§ Source extract
* START *

Acceleration of Options
     In connection with the Merger, each outstanding and unvested SS&C Option will accelerate and become fully vested (together with all other previously vested, outstanding and unexercised options, your “Vested Options”) immediately prior to the effective time of the Merger (the “Effective Time”). If the Merger is not consummated, your SS&C Options will continue to vest in accordance with their respective vesting schedules, and there will be no acceleration of any of the vesting schedules.
 
1   As further described in this memo, if you do not sign a stockholders agreement with Sunshine Acquisition Corporation prior to the Merger, the Company and Sunshine Acquisition Corporation may agree not to convert your SS&C Options into options of Sunshine Acquisition Corporation. In addition, if immediately prior to the effective time of the Merger you hold SS&C Options that are, in the aggregate, exercisable for fewer than 100 shares of SS&C common stock, your SS&C Options will not be converted into options of Sunshine Acquisition Corporation. Instead, in each case, your SS&C Options will be cashed out in the Merger and you will receive the difference between the exercise price of your SS&C Options and $37.25, less any taxes required to be withheld, shortly after the Merger closes.

 


 

Exercise of Vested Options
     As described below, you may exercise or elect to exercise some, all or none of your Vested Options on or prior to November 14, 2005 (the “Election Date”). If you do not exercise or elect to exercise your Vested Options on or prior to the Election Date, then, subject to limited exceptions described below, your Vested Options will be assumed by Sunshine Acquisition Corporation in the Merger. Your method of exercise prior to the Merger will depend on whether your Vested Options are (1) SS&C Options that are already vested or vest in accordance with your option agreement on or prior to the Election Date (the “Currently Vested Options”), or (2) SS&C Options that are unvested on the Election Date, but become Vested Options immediately prior to the Merger as a result of the accelerated vesting (“Currently Unvested Options”). You should consider the tax consequences of exercising your options. Please see “Summary Tax Information” set forth in Attachment C for tax information.

* END *

§ Provided information
* START *

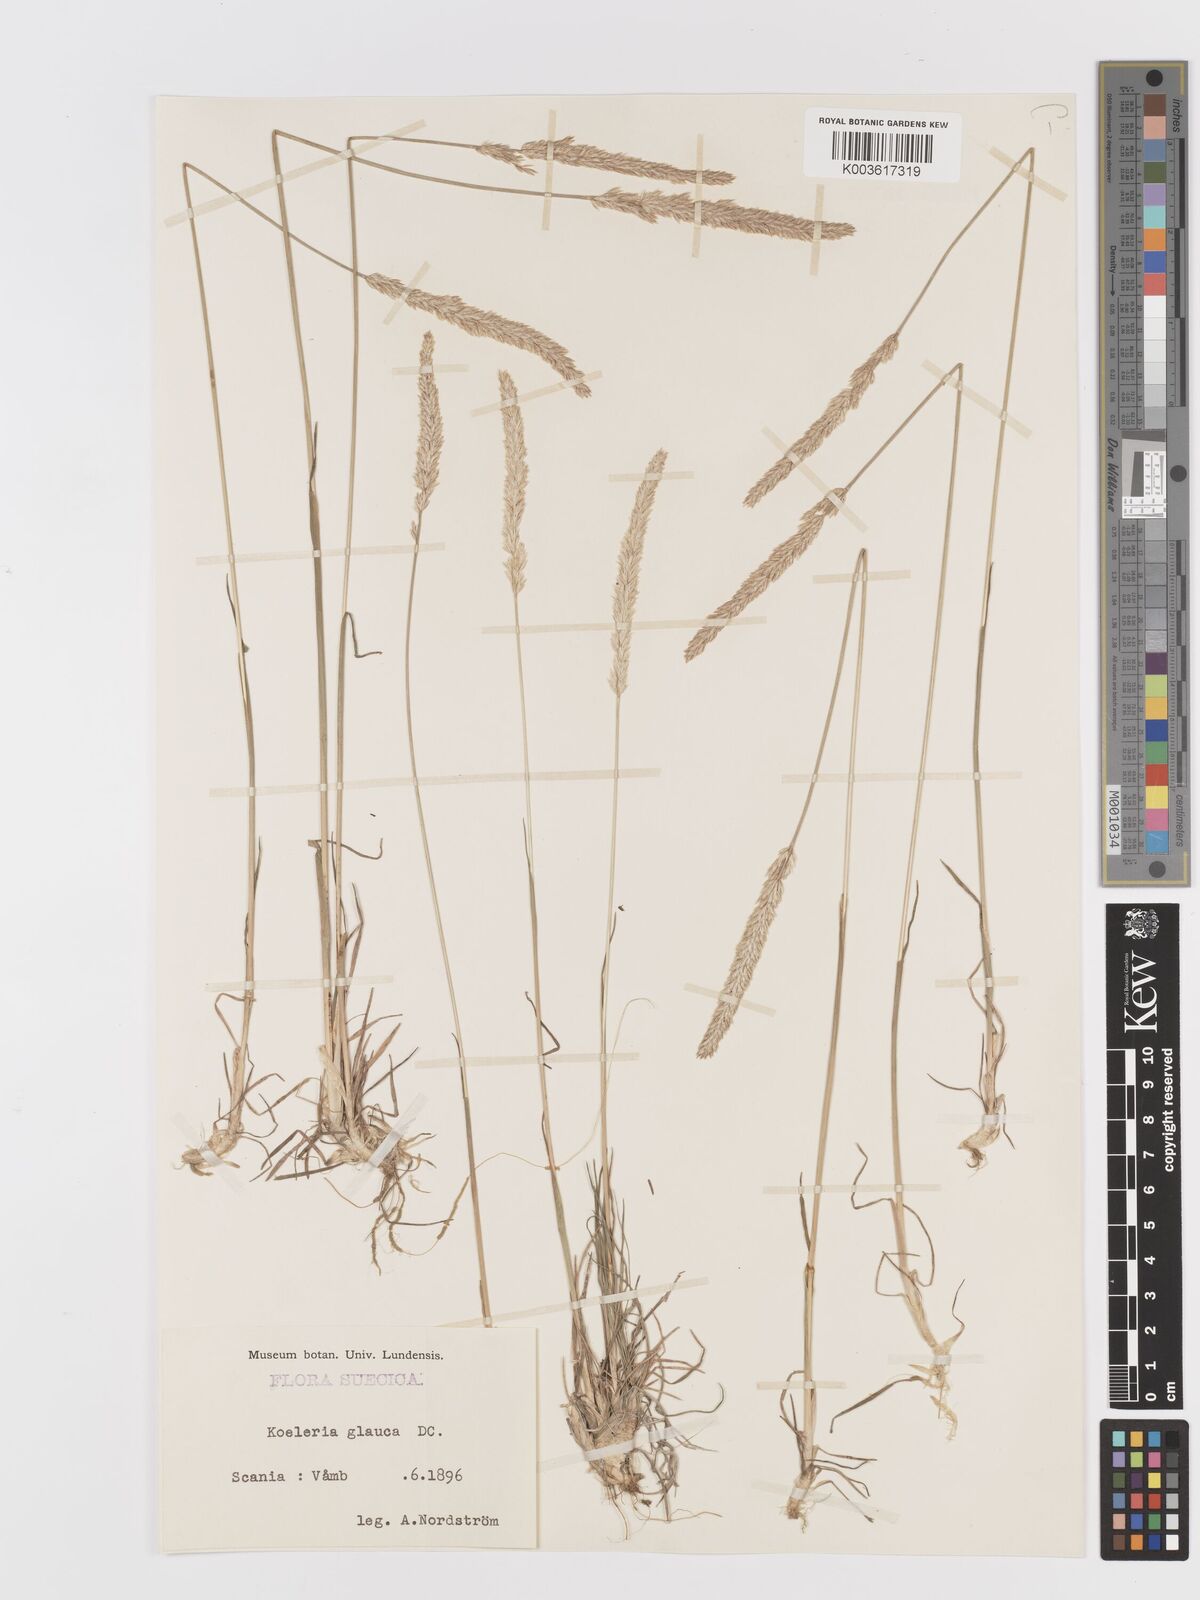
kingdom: Plantae
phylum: Tracheophyta
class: Liliopsida
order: Poales
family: Poaceae
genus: Koeleria
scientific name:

* END *

§ What to do
1/ Reproduce from the SS&C option memo the passage starting at "1   As further" and ending at "the Merger closes.", word for word.
2/ List every term that the SS&C option memo defines by placing it in quotation marks within parentheses.
3/ Extend the SS&C option memo past its final sentence with one further paragraph in the same formal style.

§ Written answers
1/
1   As further described in this memo, if you do not sign a stockholders agreement with Sunshine Acquisition Corporation prior to the Merger, the Company and Sunshine Acquisition Corporation may agree not to convert your SS&C Options into options of Sunshine Acquisition Corporation. In addition, if immediately prior to the effective time of the Merger you hold SS&C Options that are, in the aggregate, exercisable for fewer than 100 shares of SS&C common stock, your SS&C Options will not be converted into options of Sunshine Acquisition Corporation. Instead, in each case, your SS&C Options will be cashed out in the Merger and you will receive the difference between the exercise price of your SS&C Options and $37.25, less any taxes required to be withheld, shortly after the Merger closes.

2/
- Vested Options
- Effective Time
- Election Date
- Currently Vested Options
- Currently Unvested Options

3/
     Currently Vested Options Only — Exercise Procedure
     If you wish to exercise your Currently Vested Options, and do not want them assumed in the Merger, subject to the Company’s insider trading policy, you can exercise any or all of such Currently Vested Options on or prior to the Effective Time of the Merger. This means that you can exercise your Currently Vested Options for shares of SS&C common stock with (i) cash or a check, (ii) through our option plan administrator, Smith Barney, or (iii) through any other method that may be permitted under your option agreement. If you exercise any of your Currently Vested Options and hold the shares until the time of the Merger, you will be entitled to receive the same consideration in the Merger as the holders of SS&C common stock ($37.25 per share) with respect to the shares issuable upon such exercise. Alternatively, on or prior to the Election Date, you may elect to exercise your Currently Vested Options pursuant to the “net exercise” procedure described below.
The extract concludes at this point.